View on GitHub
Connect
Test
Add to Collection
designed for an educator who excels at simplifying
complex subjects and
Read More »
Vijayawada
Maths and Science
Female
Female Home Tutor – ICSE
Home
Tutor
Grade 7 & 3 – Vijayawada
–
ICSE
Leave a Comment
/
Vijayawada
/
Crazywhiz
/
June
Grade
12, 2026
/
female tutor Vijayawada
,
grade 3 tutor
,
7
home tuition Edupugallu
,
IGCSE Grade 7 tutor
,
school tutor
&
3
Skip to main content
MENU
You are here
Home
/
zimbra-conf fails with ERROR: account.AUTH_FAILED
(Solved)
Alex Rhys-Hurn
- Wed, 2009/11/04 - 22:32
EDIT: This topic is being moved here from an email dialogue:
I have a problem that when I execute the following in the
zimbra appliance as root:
────
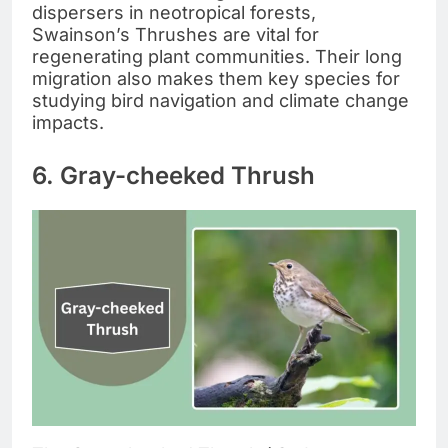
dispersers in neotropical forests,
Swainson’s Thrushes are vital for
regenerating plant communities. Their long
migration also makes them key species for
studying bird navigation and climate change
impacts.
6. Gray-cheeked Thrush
────
All that is wanted is a faithful reproduction of the line above with "View on GitHub", the line with "zimbra appliance as", and every line in between.

Final answer
View on GitHub
Connect
Test
Add to Collection
designed for an educator who excels at simplifying
complex subjects and
Read More »
Vijayawada
Maths and Science
Female
Female Home Tutor – ICSE
Home
Tutor
Grade 7 & 3 – Vijayawada
–
ICSE
Leave a Comment
/
Vijayawada
/
Crazywhiz
/
June
Grade
12, 2026
/
female tutor Vijayawada
,
grade 3 tutor
,
7
home tuition Edupugallu
,
IGCSE Grade 7 tutor
,
school tutor
&
3
Skip to main content
MENU
You are here
Home
/
zimbra-conf fails with ERROR: account.AUTH_FAILED
(Solved)
Alex Rhys-Hurn
- Wed, 2009/11/04 - 22:32
EDIT: This topic is being moved here from an email dialogue:
I have a problem that when I execute the following in the
zimbra appliance as root:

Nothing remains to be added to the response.